After spending a month recovering from her surgeries at Community Hospital, the woman was discharged to a local nursing rehabilitation facility and was able to eventually return home.

“With strokes, the mantra is: time is brain,” Conner said. 

Under Indiana law, EMS uses established rapid triage and transfer protocols to take patients to the closest hospital best equipped to treat the appropriate level of stroke symptoms. The legislation improves intervention times and outcomes.

A Comprehensive Stroke Center, as defined by the Brain Attack Coalition, is a facility with the necessary personnel, technology, training and programs to diagnose and treat complex stroke patients requiring an elevated level of medical and surgical care, specialized tests or interventional therapies.

In addition, Community Hospital has demonstrated the ability to deliver advanced, high-quality care for patients by providing the following:

·        24/7 access to minimally invasive catheter procedures to treat stroke

·        A dedicated Neuroscience Intensive Care unit

·        Onsite neurosurgical availability 24/7 with the ability to perform complex neuroendovascular procedures

·        Treatment for large ischemic, hemorrhagic and other complex strokes

“If she would have gone to any other hospital, the outcome could have been devastating,” Cox said. “Literally every moment in transport counted in this patient’s life.” 

At the award presentation, Sonia Hedge, BSN, RN, neuroscience transfer coordinator for Community Healthcare System, told the EMS duo they are heroic.

“You dealt with everything that you could have and tried every intervention you could, and your thought process has this woman alive today,” Hedge said during the award presentation. “All of you are very much, in my opinion, her heroes, and I’m sure she would feel the same way. She’s very blessed to have had you on that call.”

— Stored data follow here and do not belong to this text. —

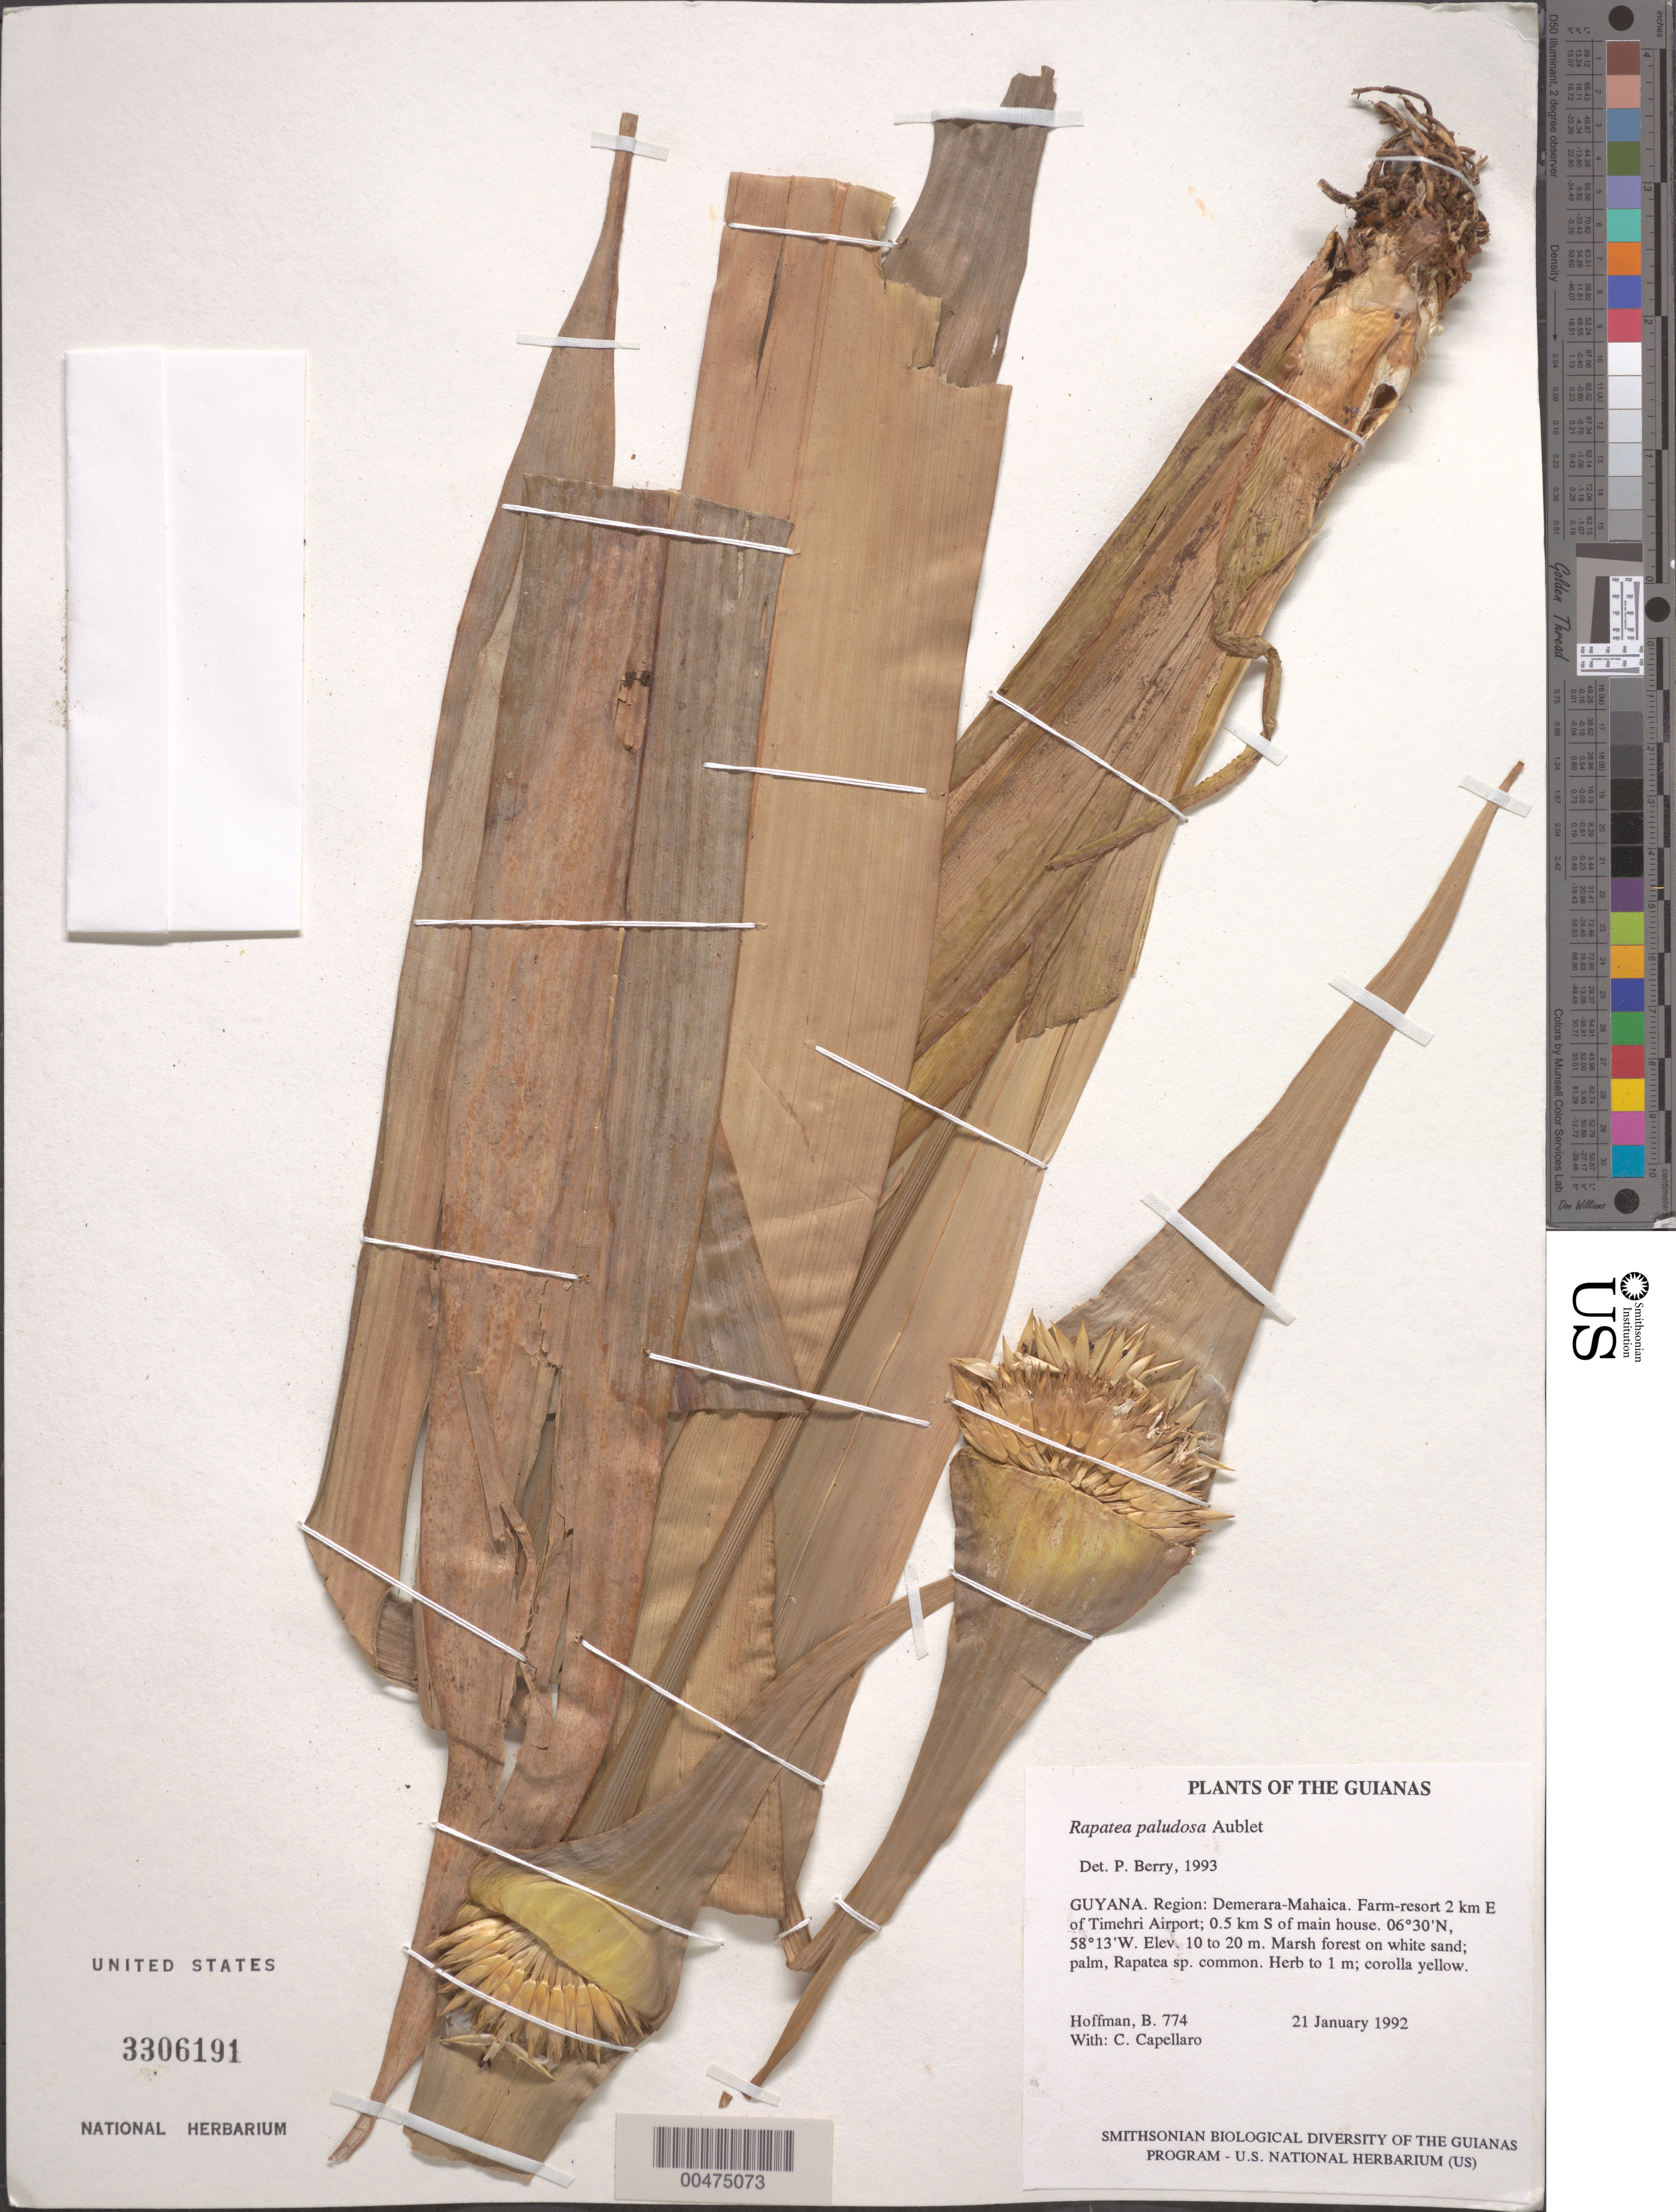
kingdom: Plantae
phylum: Tracheophyta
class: Liliopsida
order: Poales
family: Rapateaceae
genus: Rapatea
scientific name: Rapatea paludosa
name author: Aubl.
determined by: Berry, P. E., (WIS), University of Wisconsin - Madison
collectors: B. Hoffman & C. Capellaro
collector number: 774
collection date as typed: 21 January 1992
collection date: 1992-01-21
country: Guyana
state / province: Demerara-Mahaica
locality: Farm-resort 2 km E of Timehri Airport; 0.5 km S of main house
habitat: Marsh forest on white sand; palm, Rapatea sp. common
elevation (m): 10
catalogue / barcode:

Photo – Pictured, left to right. Back row: Rachel Renner, stroke data RN at Community Hospital; Robert Bradley, Portage station manager for Superior; Tristan DeFord, 911 contract manager for Superior; Ben Kresal, Merrillville station manager for Superior; Alicia Begeske, Highland station manager for Superior; Greg Ingraham, mobile logistics and safety manager for Superior; Jeff Wilken, Indiana operations manager for Superior; and Jonathan Meschede, LaPorte station manager for Superior. Front row: Alexa Szatkowski, research data specialist at Community Hospital; Diana Gutierrez, neuroscience patient flow coordinator at Community Hospital; Meridith Dorge, neuroscience patient flow coordinator at Community Hospital; Sonia Hedge, neuroscience transfer coordinator at Community Hospital; Janiece Cox, paramedic and 911 contract supervisor at Superior; and Michelle Devaney, EMT at Superior.